━━ TEXT SEGMENT ━━

In the last two issues of "Pizza News" we chronicled our search for my grandfather Antonio Palmieri. He was born in Brazil of Italian immigrant parents. His parents returned to Italy when he was 17. He soon left Italy with the idea of going to America, to earn his fortune and then return to Brazil.  

According to him, he moved to Providence, Rhode Island, met a girl, got married and thoughts of returning to Brazil faded away. 

We began our search at the Ellis Island site. After countless dead ends, we found no record of his coming to America

My mom suggested we try to locate her mother: Leontina Fratantuono. Grandma Palmieri (as she was known to me,) had always said she was born in Italy but came over when she was one year old.

We started our search by typing in the name of my mom's grandfather, 
Leopoldo Fratantuono.
 

We immediately found only one immigrant with that name! He was born in Fossalto, Italy. He was 41 years old and he arrived July 09, 1899, on the Tartar Prince, a ship from Naples, Italy. As soon as we read the ship's manifest, we knew we had found my great-grandfather! The real story began to unravel as we continued to examine this document.

━━━
━━ DATASET EXTRACT ━━

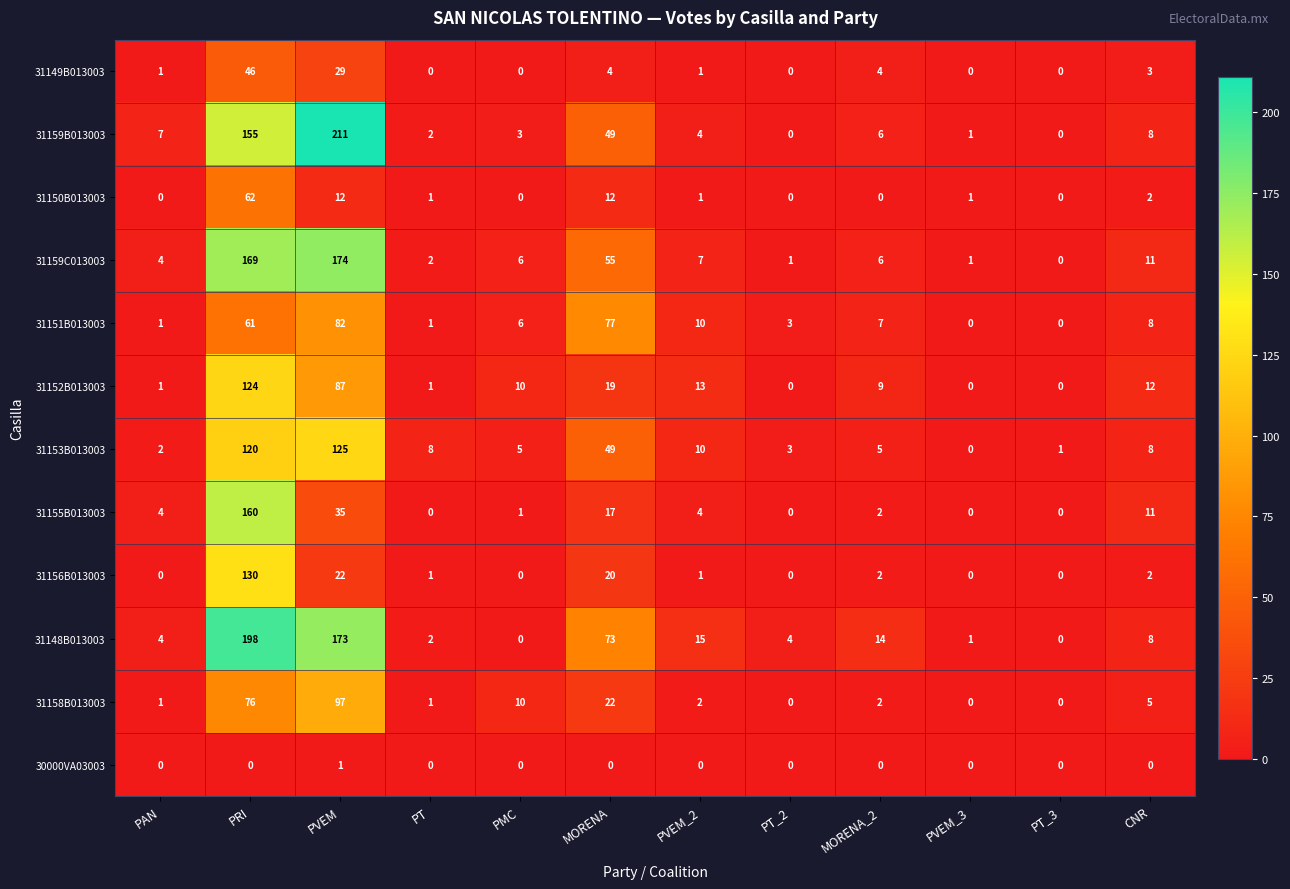

At PRI, list the series in order from largest to smallest.

31148B013003, 31159C013003, 31155B013003, 31159B013003, 31156B013003, 31152B013003, 31153B013003, 31158B013003, 31150B013003, 31151B013003, 31149B013003, 30000VA03003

━━━

Continue the account of the search for the family's immigrant ancestors, starting right after its last sentence.

» WRITTEN RESPONSE:
Leopoldo had come to America through Ellis Island with his wife, Filomena, (41), and his four children Pietro, (14), Amalia, (11), Luigi, (4), and Leontina (10 months). None of them (according to the record) were able to read or write. Unknown to anyone in our family, this was Leopoldo's second trip to America. The ship's manifest stated he had lived in Providence, Rhode Island from 1892 to 1894. He probably came to America the first time to make enough money to go back to Italy and return with his family. According to the manifest, the family had a total of $90 to start their new life in America. The original sum of $20 had been crossed out. I like to think that Leopoldo had the $20 in his pocket, and Filomena had stuffed the additional $70 in baby Leontina's diapers!

Leopoldo and Filomena listed their occupation as laborers. Their final destination was Providence, Rhode Island. The manifest states they all had tickets to their final destination. I speculate they knew someone from their village, who had settled in the Providence area.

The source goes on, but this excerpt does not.